In het geval van een annuïtaire hypotheek van twee ton loopt het verschil in de netto maandlasten op van 35 euro per maand tot 50 euro per maand, zo blijkt uit onderstaande tabel.

In totaal is het netto financiële voordeel van 10 jaar vastzetten versus 30 jaar vastzetten van de hypotheekrente zo'n 5.000 euro na tien jaar.

De suggestie van De Hypotheekshop is dat je het voordeel van de lagere rentelasten niet spendeert, maar apart zet.

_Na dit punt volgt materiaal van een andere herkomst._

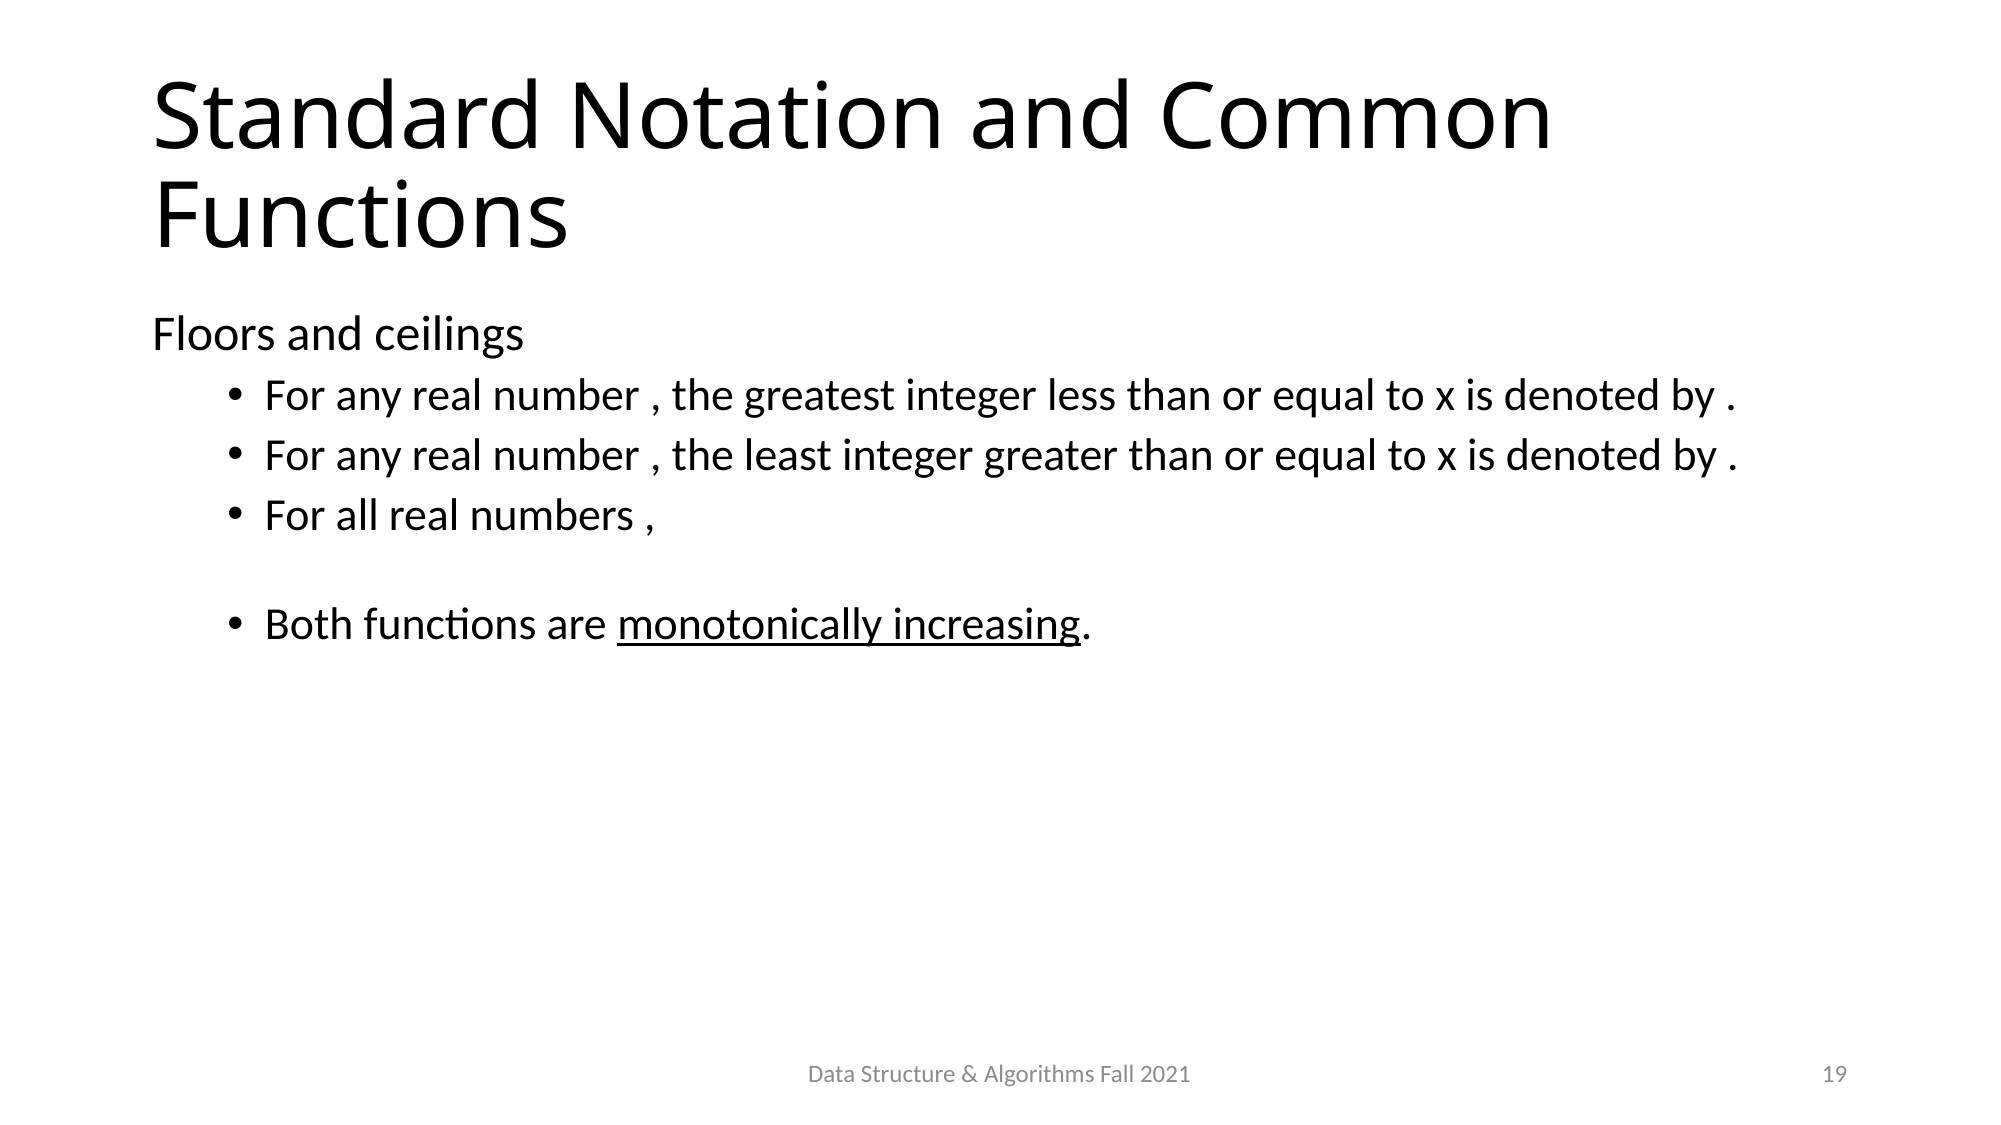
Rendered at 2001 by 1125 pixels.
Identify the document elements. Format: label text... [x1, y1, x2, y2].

footer Data Structure & Algorithms Fall 2021 [662, 1042, 1338, 1103]
title Standard Notation and Common Functions [137, 59, 1863, 278]
slide_number 19 [1412, 1042, 1863, 1103]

Anders gezegd: als je de rente tien jaar lang vastzet en in die periode een extra spaarbuffer opbouwt van 5.000 euro, kun je die inzetten als blijkt dat de hypotheekrente na tien jaar is gestegen. En als dat niet het geval is, kun je de buffer gebruiken voor extra aflossing, zodat het renterisico minder wordt.

Toch zitten er de nodige haken en ogen aan deze variant. Het vergt discipline om geld apart te zetten. En als de rente fors stijgt, is het de vraag of opgebouwde spaarbuffer hoog genoeg is.

Extra aflossing

De Hypotheekshop wijst ook op een ander verschil tussen een kortere en langere rentevaste periode. In het geval van een annuïteitenhypotheek is het zo dat je bij een lage rente in het begin relatief meer aflost dan bij een hogere rente. Dat zit zo.

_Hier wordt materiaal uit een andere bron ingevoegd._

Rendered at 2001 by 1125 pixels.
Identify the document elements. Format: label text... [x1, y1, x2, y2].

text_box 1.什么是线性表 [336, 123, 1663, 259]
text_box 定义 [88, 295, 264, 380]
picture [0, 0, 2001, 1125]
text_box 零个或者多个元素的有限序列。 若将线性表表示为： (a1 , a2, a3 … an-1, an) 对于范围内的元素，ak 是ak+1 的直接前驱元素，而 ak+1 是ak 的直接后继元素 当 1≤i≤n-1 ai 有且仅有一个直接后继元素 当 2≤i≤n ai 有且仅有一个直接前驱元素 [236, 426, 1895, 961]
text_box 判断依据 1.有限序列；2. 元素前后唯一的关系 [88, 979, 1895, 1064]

Bij een annuïteitenhypotheek is de bruto maandlast steeds gelijk en bestaat die deels uit rente en deels uit aflossing. In het geval van een lagere hypotheekrente is het aandeel van de aflossing in de eerste fase wat hoger. In de bovenstaande voorbeeldtabel is te zien dat het verschil na tien jaar zo'n 7.000 euro bedraagt.

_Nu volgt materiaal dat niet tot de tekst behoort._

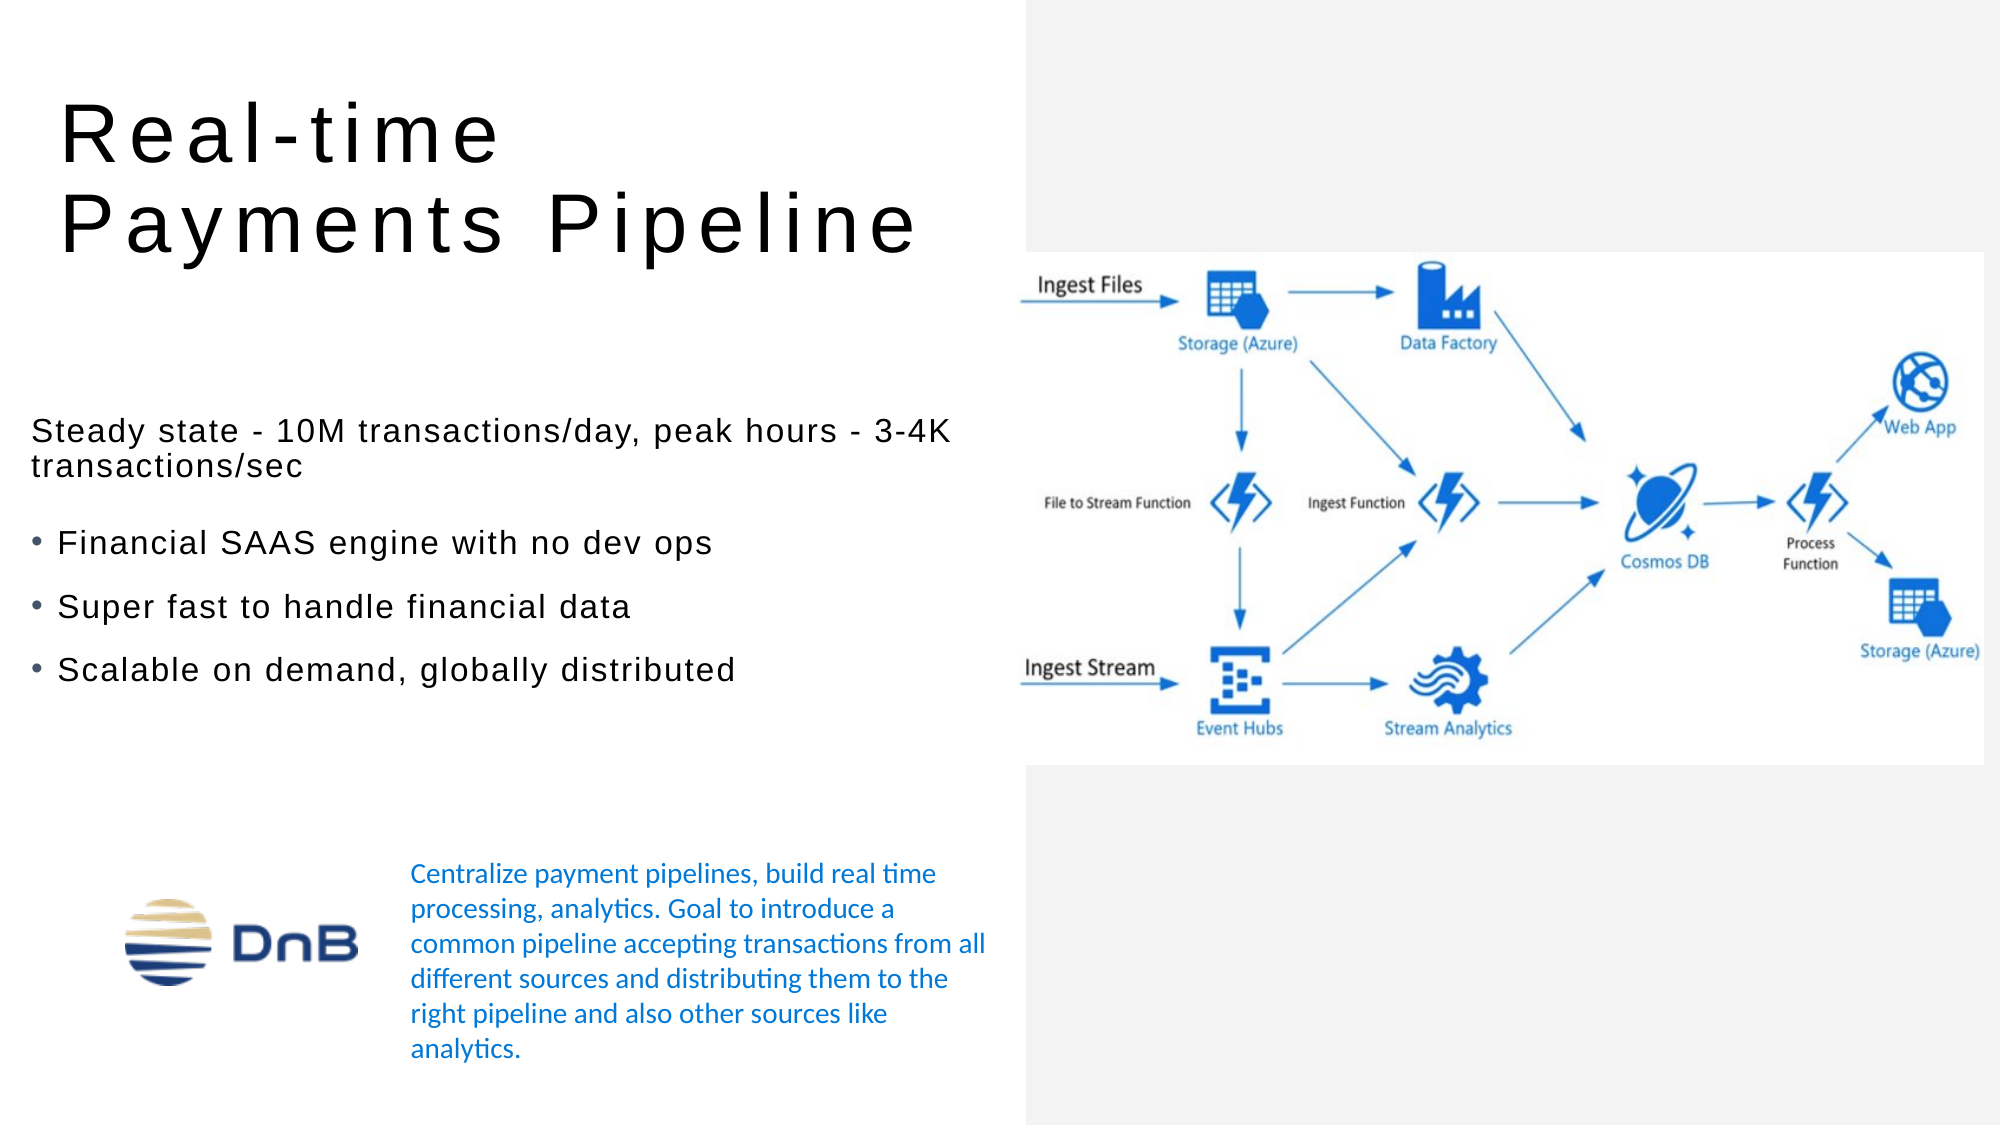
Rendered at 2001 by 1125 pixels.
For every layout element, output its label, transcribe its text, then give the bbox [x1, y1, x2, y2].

picture [999, 252, 1984, 765]
title Real-time Payments Pipeline [44, 47, 1000, 313]
picture [125, 899, 358, 986]
list Steady state - 10M transactions/day, peak hours - 3-4K transactions/sec Financial SAAS engine with no dev ops Super fast to handle financial data Scalable on demand, globally distributed [16, 405, 999, 720]
text_box Centralize payment pipelines, build real time processing, analytics. Goal to introduce a common pipeline accepting transactions from all different sources and distributing them to the right pipeline and also other sources like analytics.​ [395, 846, 1017, 1072]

Zet je de rente dus tien jaar vast in plaats van twintig of dertig jaar, dan heb je na 10 jaar iets meer afgelost. Als je het voordeel van de lagere maandlast ook nog eens hebt opgespaard, kun je daarmee extra aflossen.

Punt blijft wel: bij de kortere rentevaste periode hou je een extra risico, mocht de hypotheekrente de komende jaren fors stijgen tot boven het niveau van de huidige 20- en 30-jarige rentes. Bovendien is de bovenstaande logica niet of veel minder van toepassing als je bijvoorbeeld een oudere spaarhypotheek hebt. Dan werkt het rente-effect heel anders.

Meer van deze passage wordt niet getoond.